__ARTICLE__.
Agreement for Sale of Yogurt Maker with Express Warranties
Agreement made on the _________________________ (date) , between
__________________________ (Name of Buyer) , a corporation organized and existing under
the laws of the state of _________________, with its principal office located at _____________
______________________________________________________________ (street address,
city, county, state, zip code) , referred to herein as Buyer , and _________________________
(Name of Seller) , a corporation organized and existing under the laws of the state of
______________________, with its principal office located at ___________________________
______________________________________________ (street address, city, county, state,
zip code) , referred to herein as Seller .
PART ONE
1. Sale of Yogurt Maker
Buyer agrees to buy, and Seller agrees to sell, for $_________________ (Sales Price) ,
subject to the terms and conditions stated below, the following described Yogurt Maker
(hereinafter sometimes referred to as the Unit ):
(Description of Yogurt Maker including Model Number)

__AVAILABLE DATA__.

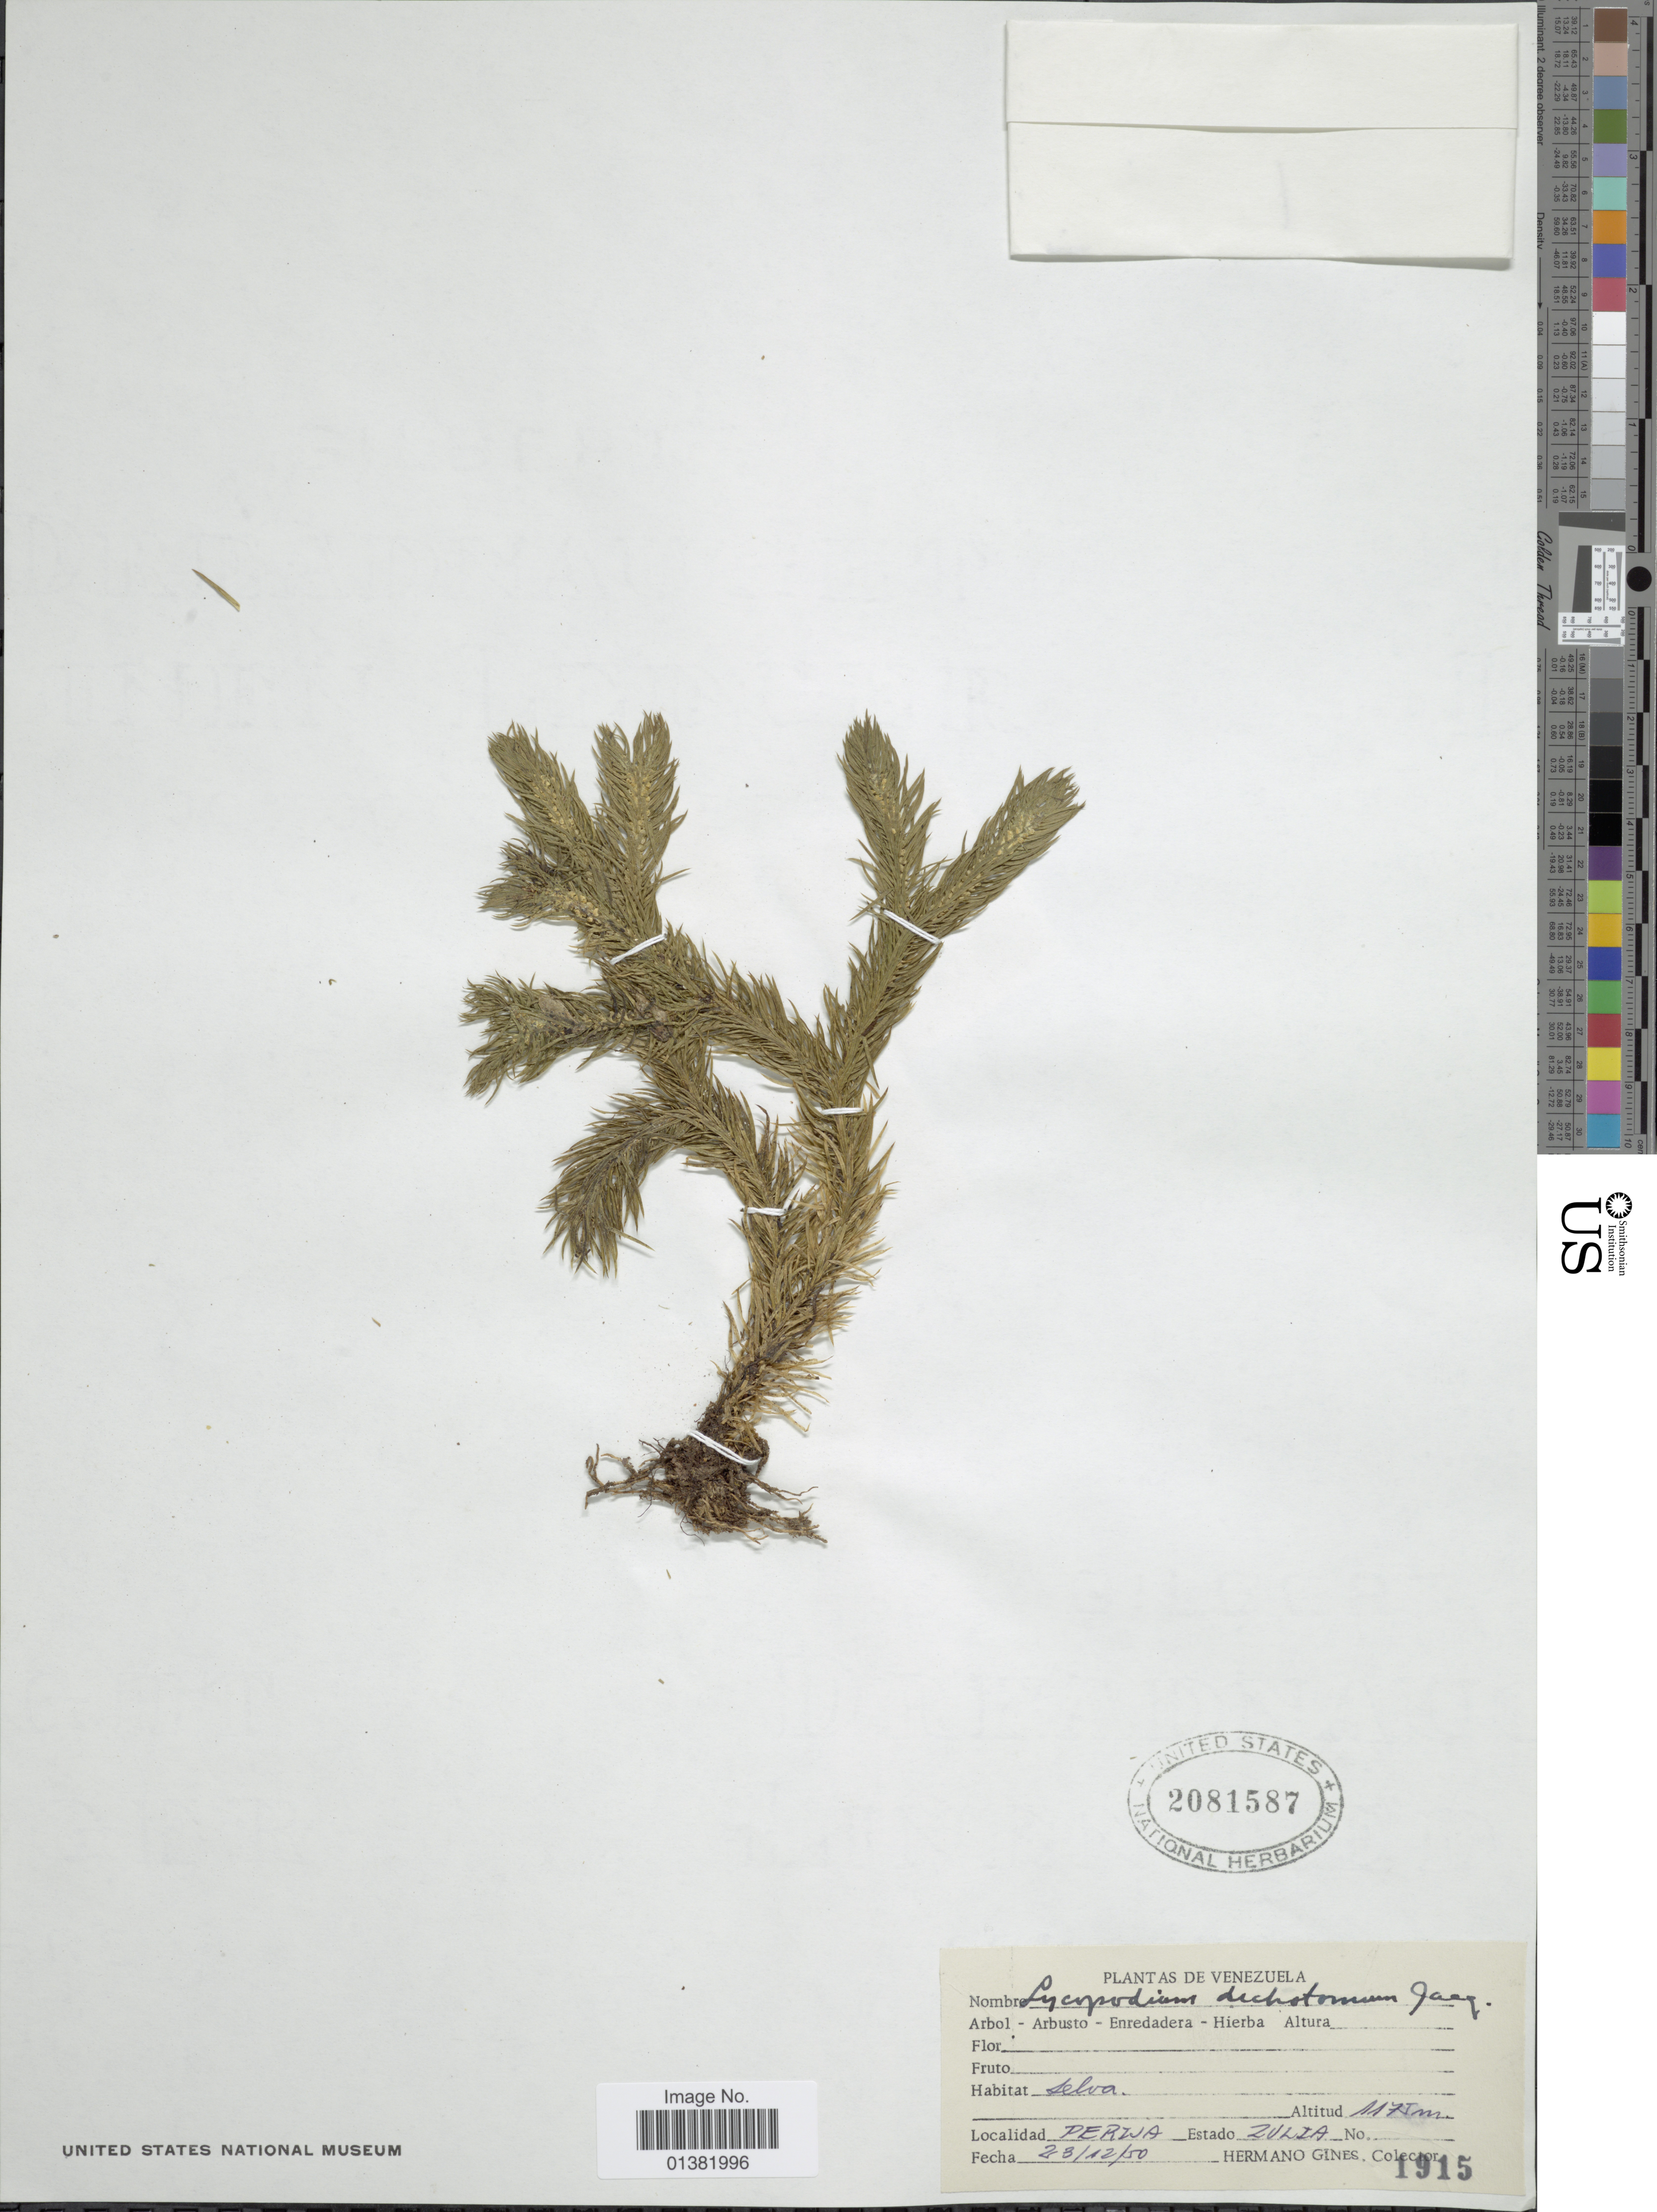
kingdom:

__GIVEN TASK__.
Decide whether each statement agrees with the sales agreement. Answer yes or no, and quote the words from the sales agreement that decide it. (a) The agreement may also refer to the yogurt maker as "the Unit." (b) In section 1, only the buyer makes a promise. (c) The description of the yogurt maker is to include its model number. The data was taken from a different source than the sales agreement.

__SOLUTION TO THE EXERCISE__.
(a) Yes: "hereinafter sometimes referred to as the Unit"
(b) No: "Buyer agrees to buy, and Seller agrees to sell"
(c) Yes: "(Description of Yogurt Maker including Model Number)"